Hamas Bantah Tuduhan Israel, Sebut Serangan di Lebanon sebagai Agresi Brutal

JurnalPatroliNews – Jakarta – Hamas menolak keras tuduhan Israel yang mengeklaim adanya fasilitas pelatihan militer kelompok itu di kamp pengungsi di Lebanon.
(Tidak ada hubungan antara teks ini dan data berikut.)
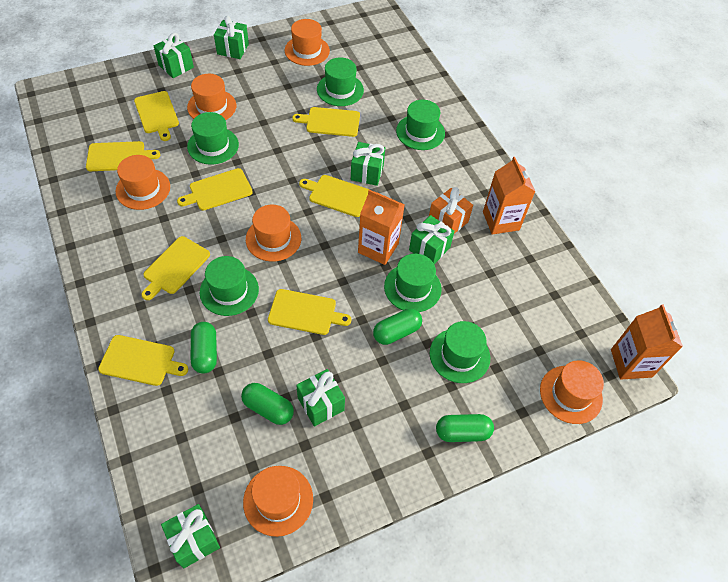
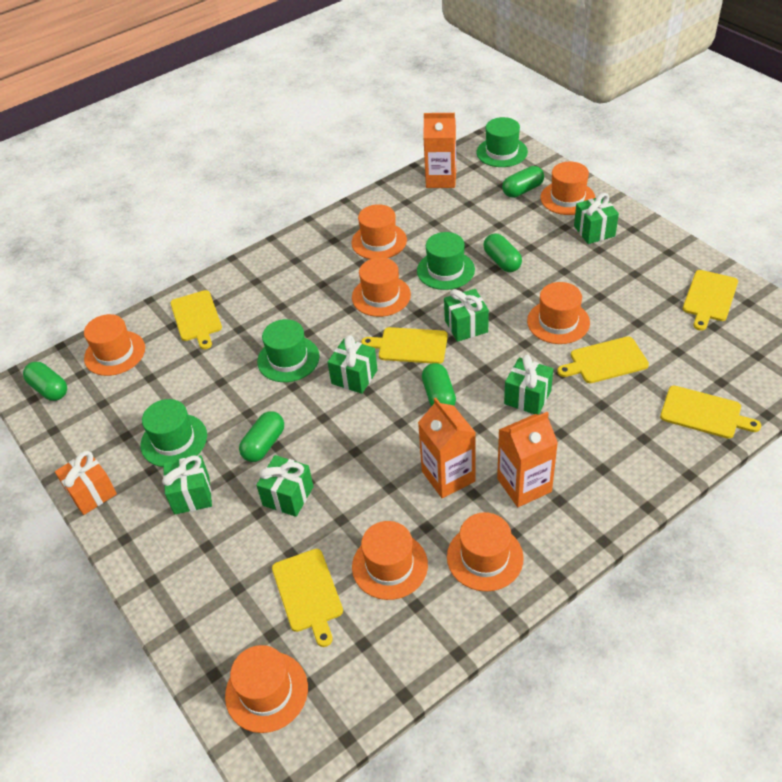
green capsule: 4 -> 5
green hat: 6 -> 4
orange hat: 6 -> 8
yellow cutting board: 8 -> 6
Dalam pernyataannya, Hamas menyebut klaim tersebut sebagai “rekayasa” dan menegaskan bahwa mereka tidak mengoperasikan pusat pelatihan apa pun di wilayah tersebut.

Kelompok itu menyebut serangan Israel sebagai “tindakan agresi biadab” yang tidak hanya menyasar warga sipil, tetapi juga melanggar kedaulatan Lebanon.

Beberapa jam sebelum serangan di kamp pengungsi itu, militer Israel juga menghantam sebuah kendaraan di lokasi berbeda di Lebanon selatan, yang menyebabkan dua orang tewas.

Serangan-serangan terbaru ini menambah ketegangan di tengah konflik yang telah berlangsung sejak perang Gaza pecah pada Oktober 2023. Selama lebih dari dua tahun terakhir, Israel kerap menargetkan tokoh-tokoh Hamas serta kelompok Palestina lainnya di Lebanon.

Menurut data terbaru, perang Gaza telah menyebabkan lebih dari 69.400 warga Palestina meninggal dan lebih dari 170.000 lainnya terluka. Sementara itu, serangan Hamas pada 7 Oktober 2023 menewaskan 1.139 warga Israel.